Gestures Can Help Vocabulary Learning

Andrew Warner reports on research supporting kinetic associations with words

Language educators may find that incorporating gestures or other types of movements in their vocabulary lessons improves learning outcomes, according to a study recently published in the Journal of Neuroscience. The study, conducted by researchers at Germany’s Dresden University of Technology, explored the ways in which stimulating the brain’s motor cortex impacts the acquisition of new vocabulary.

“Many often-used teaching methods for learning new foreign language vocabulary rely on only audio or visual information, such as studying written word lists,” said Brian Mathias, the primary author of the study. “Our findings shed light on why learning techniques that integrate the body’s motor system typically outperform these other learning strategies.”

During a series of training sessions held over four consecutive days, the participants in the study were instructed to perform gestures while studying a series of new words in a foreign language, associating each new word with a semantically-related gesture of some sort.

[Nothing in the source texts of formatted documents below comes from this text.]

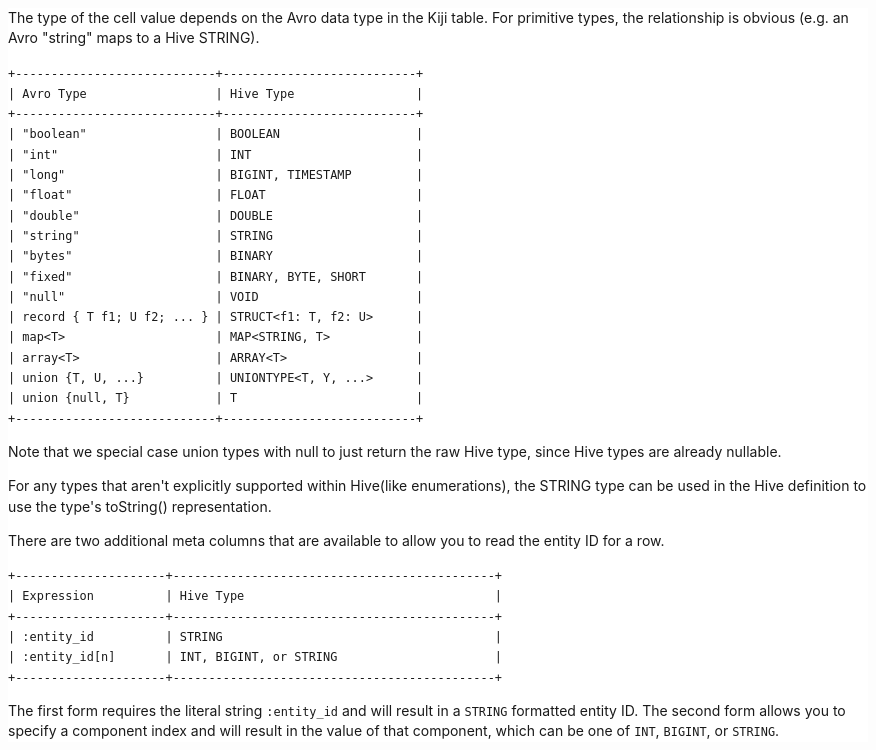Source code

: The type of the cell value depends on the Avro data type in the Kiji
table. For primitive types, the relationship is obvious (e.g. an Avro
"string" maps to a Hive STRING).

    +----------------------------+---------------------------+
    | Avro Type                  | Hive Type                 |
    +----------------------------+---------------------------+
    | "boolean"                  | BOOLEAN                   |
    | "int"                      | INT                       |
    | "long"                     | BIGINT, TIMESTAMP         |
    | "float"                    | FLOAT                     |
    | "double"                   | DOUBLE                    |
    | "string"                   | STRING                    |
    | "bytes"                    | BINARY                    |
    | "fixed"                    | BINARY, BYTE, SHORT       |
    | "null"                     | VOID                      |
    | record { T f1; U f2; ... } | STRUCT<f1: T, f2: U>      |
    | map<T>                     | MAP<STRING, T>            |
    | array<T>                   | ARRAY<T>                  |
    | union {T, U, ...}          | UNIONTYPE<T, Y, ...>      |
    | union {null, T}            | T                         |
    +----------------------------+---------------------------+

Note that we special case union types with null to just return the raw
Hive type, since Hive types are already nullable.

For any types that aren't explicitly supported within Hive(like enumerations),
the STRING type can be used in the Hive definition to use the type's toString()
representation.

There are two additional meta columns that are available to allow you to read
the entity ID for a row.

    +---------------------+---------------------------------------------+
    | Expression          | Hive Type                                   |
    +---------------------+---------------------------------------------+
    | :entity_id          | STRING                                      |
    | :entity_id[n]       | INT, BIGINT, or STRING                      |
    +---------------------+---------------------------------------------+

The first form requires the literal string `:entity_id` and will result in
a `STRING` formatted entity ID.  The second form allows you to specify
a component index and will result in the value of that component, which can be
one of `INT`, `BIGINT`, or `STRING`.
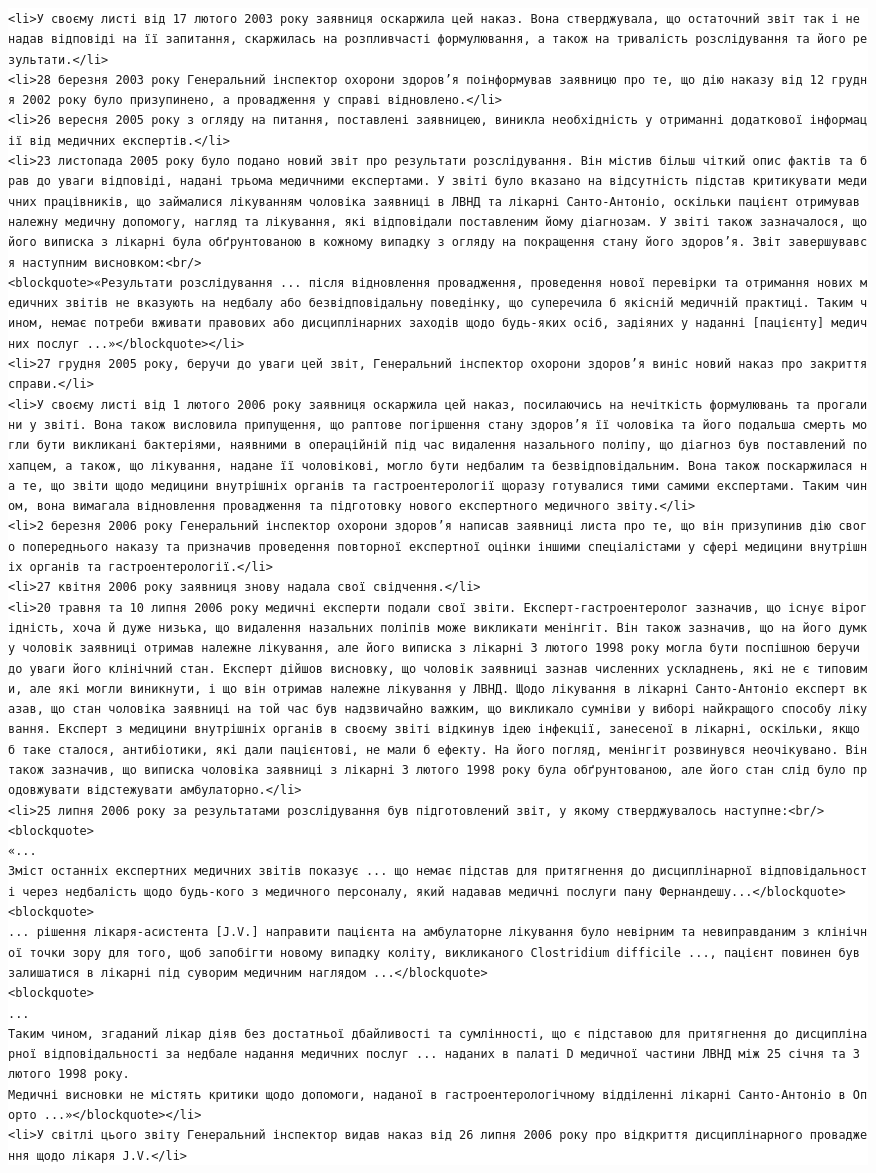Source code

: 	<li>У своєму листі від 17 лютого 2003 року заявниця оскаржила цей наказ. Вона стверджувала, що остаточний звіт так і не надав відповіді на її запитання, скаржилась на розпливчасті формулювання, а також на тривалість розслідування та його результати.</li>
	<li>28 березня 2003 року Генеральний інспектор охорони здоров’я поінформував заявницю про те, що дію наказу від 12 грудня 2002 року було призупинено, а провадження у справі відновлено.</li>
	<li>26 вересня 2005 року з огляду на питання, поставлені заявницею, виникла необхідність у отриманні додаткової інформації від медичних експертів.</li>
	<li>23 листопада 2005 року було подано новий звіт про результати розслідування. Він містив більш чіткий опис фактів та брав до уваги відповіді, надані трьома медичними експертами. У звіті було вказано на відсутність підстав критикувати медичних працівників, що займалися лікуванням чоловіка заявниці в ЛВНД та лікарні Санто-Антоніо, оскільки пацієнт отримував належну медичну допомогу, нагляд та лікування, які відповідали поставленим йому діагнозам. У звіті також зазначалося, що його виписка з лікарні була обґрунтованою в кожному випадку з огляду на покращення стану його здоров’я. Звіт завершувався наступним висновком:<br/>
	<blockquote>«Результати розслідування ... після відновлення провадження, проведення нової перевірки та отримання нових медичних звітів не вказують на недбалу або безвідповідальну поведінку, що суперечила б якісній медичній практиці. Таким чином, немає потреби вживати правових або дисциплінарних заходів щодо будь-яких осіб, задіяних у наданні [пацієнту] медичних послуг ...»</blockquote></li>
	<li>27 грудня 2005 року, беручи до уваги цей звіт, Генеральний інспектор охорони здоров’я виніс новий наказ про закриття справи.</li>
	<li>У своєму листі від 1 лютого 2006 року заявниця оскаржила цей наказ, посилаючись на нечіткість формулювань та прогалини у звіті. Вона також висловила припущення, що раптове погіршення стану здоров’я її чоловіка та його подальша смерть могли бути викликані бактеріями, наявними в операційній під час видалення назального поліпу, що діагноз був поставлений похапцем, а також, що лікування, надане її чоловікові, могло бути недбалим та безвідповідальним. Вона також поскаржилася на те, що звіти щодо медицини внутрішніх органів та гастроентерології щоразу готувалися тими самими експертами. Таким чином, вона вимагала відновлення провадження та підготовку нового експертного медичного звіту.</li>
	<li>2 березня 2006 року Генеральний інспектор охорони здоров’я написав заявниці листа про те, що він призупинив дію свого попереднього наказу та призначив проведення повторної експертної оцінки іншими спеціалістами у сфері медицини внутрішніх органів та гастроентерології.</li>
	<li>27 квітня 2006 року заявниця знову надала свої свідчення.</li>
	<li>20 травня та 10 липня 2006 року медичні експерти подали свої звіти. Експерт-гастроентеролог зазначив, що існує вірогідність, хоча й дуже низька, що видалення назальних поліпів може викликати менінгіт. Він також зазначив, що на його думку чоловік заявниці отримав належне лікування, але його виписка з лікарні 3 лютого 1998 року могла бути поспішною беручи до уваги його клінічний стан. Експерт дійшов висновку, що чоловік заявниці зазнав численних ускладнень, які не є типовими, але які могли виникнути, і що він отримав належне лікування у ЛВНД. Щодо лікування в лікарні Санто-Антоніо експерт вказав, що стан чоловіка заявниці на той час був надзвичайно важким, що викликало сумніви у виборі найкращого способу лікування. Експерт з медицини внутрішніх органів в своєму звіті відкинув ідею інфекції, занесеної в лікарні, оскільки, якщо б таке сталося, антибіотики, які дали пацієнтові, не мали б ефекту. На його погляд, менінгіт розвинувся неочікувано. Він також зазначив, що виписка чоловіка заявниці з лікарні 3 лютого 1998 року була обґрунтованою, але його стан слід було продовжувати відстежувати амбулаторно.</li>
	<li>25 липня 2006 року за результатами розслідування був підготовлений звіт, у якому стверджувалось наступне:<br/>
	<blockquote>
	«...
	Зміст останніх експертних медичних звітів показує ... що немає підстав для притягнення до дисциплінарної відповідальності через недбалість щодо будь-кого з медичного персоналу, який надавав медичні послуги пану Фернандешу...</blockquote>
	<blockquote>
	... рішення лікаря-асистента [J.V.] направити пацієнта на амбулаторне лікування було невірним та невиправданим з клінічної точки зору для того, щоб запобігти новому випадку коліту, викликаного Clostridium difficile ..., пацієнт повинен був залишатися в лікарні під суворим медичним наглядом ...</blockquote>
	<blockquote>
	...
	Таким чином, згаданий лікар діяв без достатньої дбайливості та сумлінності, що є підставою для притягнення до дисциплінарної відповідальності за недбале надання медичних послуг ... наданих в палаті D медичної частини ЛВНД між 25 січня та 3 лютого 1998 року.
	Медичні висновки не містять критики щодо допомоги, наданої в гастроентерологічному відділенні лікарні Санто-Антоніо в Опорто ...»</blockquote></li>
	<li>У світлі цього звіту Генеральний інспектор видав наказ від 26 липня 2006 року про відкриття дисциплінарного провадження щодо лікаря J.V.</li>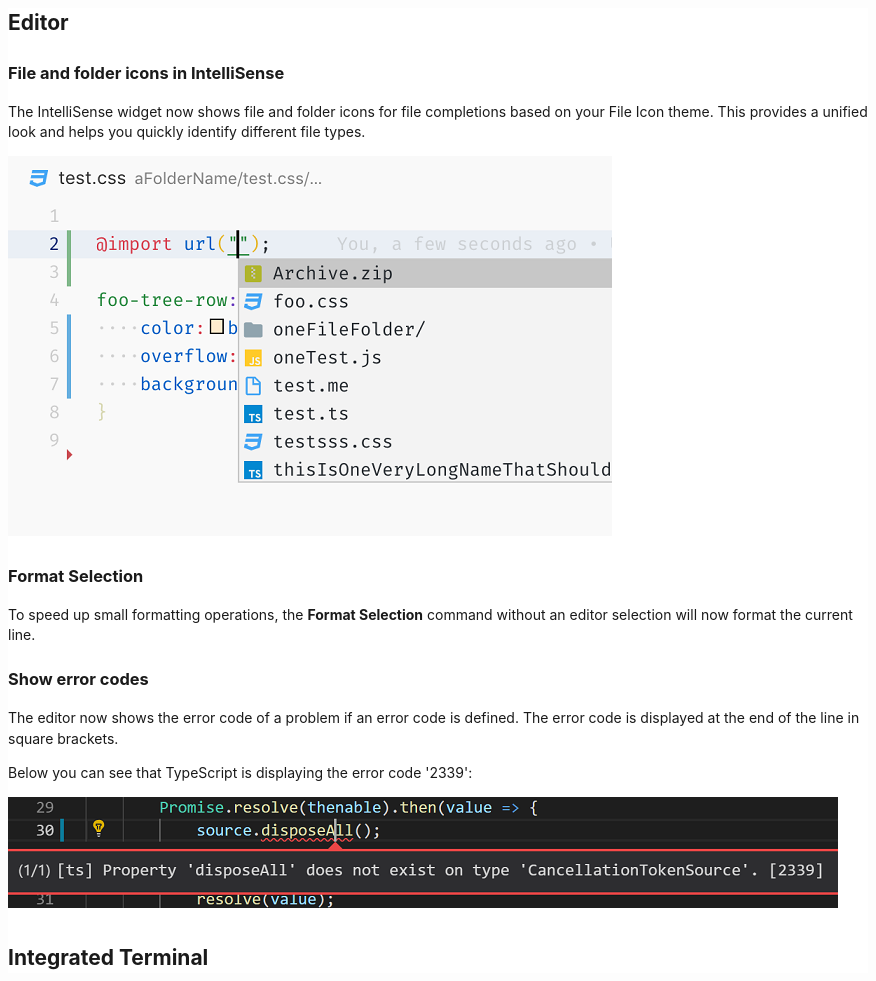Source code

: 
## Editor

### File and folder icons in IntelliSense

The IntelliSense widget now shows file and folder icons for file completions
based on your File Icon theme. This provides a unified look and helps you
quickly identify different file types.

![File Icons in IntelliSense](images/1_29/completion-file-icons.png)

### Format Selection

To speed up small formatting operations, the **Format Selection** command
without an editor selection will now format the current line.

### Show error codes

The editor now shows the error code of a problem if an error code is defined.
The error code is displayed at the end of the line in square brackets.

Below you can see that TypeScript is displaying the error code '2339':

![error codes](images/1_29/error-code.png)

## Integrated Terminal
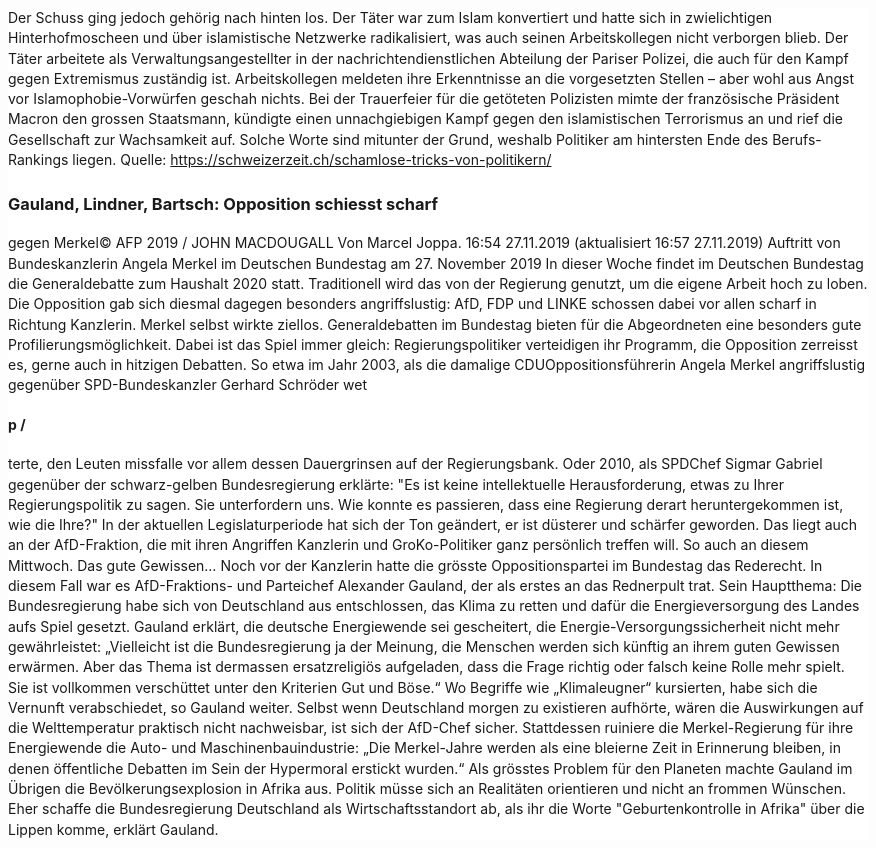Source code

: Der Schuss ging jedoch gehörig nach hinten los. Der Täter war zum Islam konvertiert und hatte sich in zwielichtigen Hinterhofmoscheen und über islamistische Netzwerke radikalisiert, was auch seinen Arbeitskollegen nicht verborgen blieb. Der Täter arbeitete als Verwaltungsangestellter in der nachrichtendienstlichen Abteilung der Pariser Polizei, die auch für den Kampf gegen Extremismus zuständig ist. Arbeitskollegen meldeten ihre Erkenntnisse an die vorgesetzten Stellen – aber wohl aus Angst vor Islamophobie-Vorwürfen geschah nichts. Bei der Trauerfeier für die getöteten Polizisten mimte der französische Präsident Macron den grossen Staatsmann, kündigte einen unnachgiebigen Kampf gegen den islamistischen Terrorismus an und rief die Gesellschaft zur Wachsamkeit auf. Solche Worte sind mitunter der Grund, weshalb Politiker am hintersten Ende des Berufs-Rankings liegen.
Quelle: https://schweizerzeit.ch/schamlose-tricks-von-politikern/
### Gauland, Lindner, Bartsch: Opposition schiesst scharf
gegen Merkel© AFP 2019 / JOHN MACDOUGALL Von Marcel Joppa. 16:54 27.11.2019 (aktualisiert 16:57 27.11.2019) Auftritt von Bundeskanzlerin Angela Merkel im Deutschen Bundestag am 27. November 2019 In dieser Woche findet im Deutschen Bundestag die Generaldebatte zum Haushalt 2020 statt. Traditionell wird das von der Regierung genutzt, um die eigene Arbeit hoch zu loben. Die Opposition gab sich diesmal dagegen besonders angriffslustig: AfD, FDP und LINKE schossen dabei vor allen scharf in Richtung Kanzlerin. Merkel selbst wirkte ziellos. Generaldebatten im Bundestag bieten für die Abgeordneten eine besonders gute Profilierungsmöglichkeit. Dabei ist das Spiel immer gleich: Regierungspolitiker verteidigen ihr Programm, die Opposition zerreisst es, gerne auch in hitzigen Debatten. So etwa im Jahr 2003, als die damalige CDUOppositionsführerin Angela Merkel angriffslustig gegenüber SPD-Bundeskanzler Gerhard Schröder wet
#### p /
terte, den Leuten missfalle vor allem dessen Dauergrinsen auf der Regierungsbank. Oder 2010, als SPDChef Sigmar Gabriel gegenüber der schwarz-gelben Bundesregierung erklärte: "Es ist keine intellektuelle Herausforderung, etwas zu Ihrer Regierungspolitik zu sagen. Sie unterfordern uns. Wie konnte es passieren, dass eine Regierung derart heruntergekommen ist, wie die Ihre?" In der aktuellen Legislaturperiode hat sich der Ton geändert, er ist düsterer und schärfer geworden. Das liegt auch an der AfD-Fraktion, die mit ihren Angriffen Kanzlerin und GroKo-Politiker ganz persönlich treffen will. So auch an diesem Mittwoch. Das gute Gewissen… Noch vor der Kanzlerin hatte die grösste Oppositionspartei im Bundestag das Rederecht. In diesem Fall war es AfD-Fraktions- und Parteichef Alexander Gauland, der als erstes an das Rednerpult trat. Sein Hauptthema: Die Bundesregierung habe sich von Deutschland aus entschlossen, das Klima zu retten und dafür die Energieversorgung des Landes aufs Spiel gesetzt. Gauland erklärt, die deutsche Energiewende sei gescheitert, die Energie-Versorgungssicherheit nicht mehr gewährleistet: „Vielleicht ist die Bundesregierung ja der Meinung, die Menschen werden sich künftig an ihrem guten Gewissen erwärmen. Aber das Thema ist dermassen ersatzreligiös aufgeladen, dass die Frage richtig oder falsch keine Rolle mehr spielt. Sie ist vollkommen verschüttet unter den Kriterien Gut und Böse.“ Wo Begriffe wie „Klimaleugner“ kursierten, habe sich die Vernunft verabschiedet, so Gauland weiter. Selbst wenn Deutschland morgen zu existieren aufhörte, wären die Auswirkungen auf die Welttemperatur praktisch nicht nachweisbar, ist sich der AfD-Chef sicher. Stattdessen ruiniere die Merkel-Regierung für ihre Energiewende die Auto- und Maschinenbauindustrie: „Die Merkel-Jahre werden als eine bleierne Zeit in Erinnerung bleiben, in denen öffentliche Debatten im Sein der Hypermoral erstickt wurden.“ Als grösstes Problem für den Planeten machte Gauland im Übrigen die Bevölkerungsexplosion in Afrika aus. Politik müsse sich an Realitäten orientieren und nicht an frommen Wünschen. Eher schaffe die Bundesregierung Deutschland als Wirtschaftsstandort ab, als ihr die Worte "Geburtenkontrolle in Afrika" über die Lippen komme, erklärt Gauland.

After they completed the initial trainings, the subjects then performed a task in which they were asked to translate the new words into their native language; during this translation task, the researchers also employed repetitive transcranial magnetic stimulation (rTMS) in order to interfere with activity in the motor cortex.

rTMS is a method of brain stimulation frequently used by neuroscience researchers, which involves using magnetic pulses to stimulate an electrical current in a targeted region of the brain. In this case, the researchers targeted a region of the brain involved in motion control (i.e., the motor cortex) to see how this would affect their performance on the translation task; the researchers found that when they interfered with activity in the motor cortex, the subjects’ struggled the translate the words which they had associated with specific gestures in the original training. These results indicate that gestures could be a useful tool for language instructors to incorporate into their teaching of new vocabulary items.

The researchers note that this effect was seen regardless of whether the new vocabulary item was a tangible, concrete noun or a more abstract one—this suggests that even if a gesture is not clearly connected to the meaning of the vocabulary word (as in say, a charades-type situation), gestures may help students to strengthen their acquisition of new vocabulary.

“Behavioral performance in vocabulary translation following sensorimotor-enriched training is supported at least in part by representations in the motor cortex,” the study concludes. “The translation of recently-acquired L2 words may therefore rely not only on auditory information stored in memory or modality-independent L2 representations, but also on the sensorimotor context in which the words have been experienced.”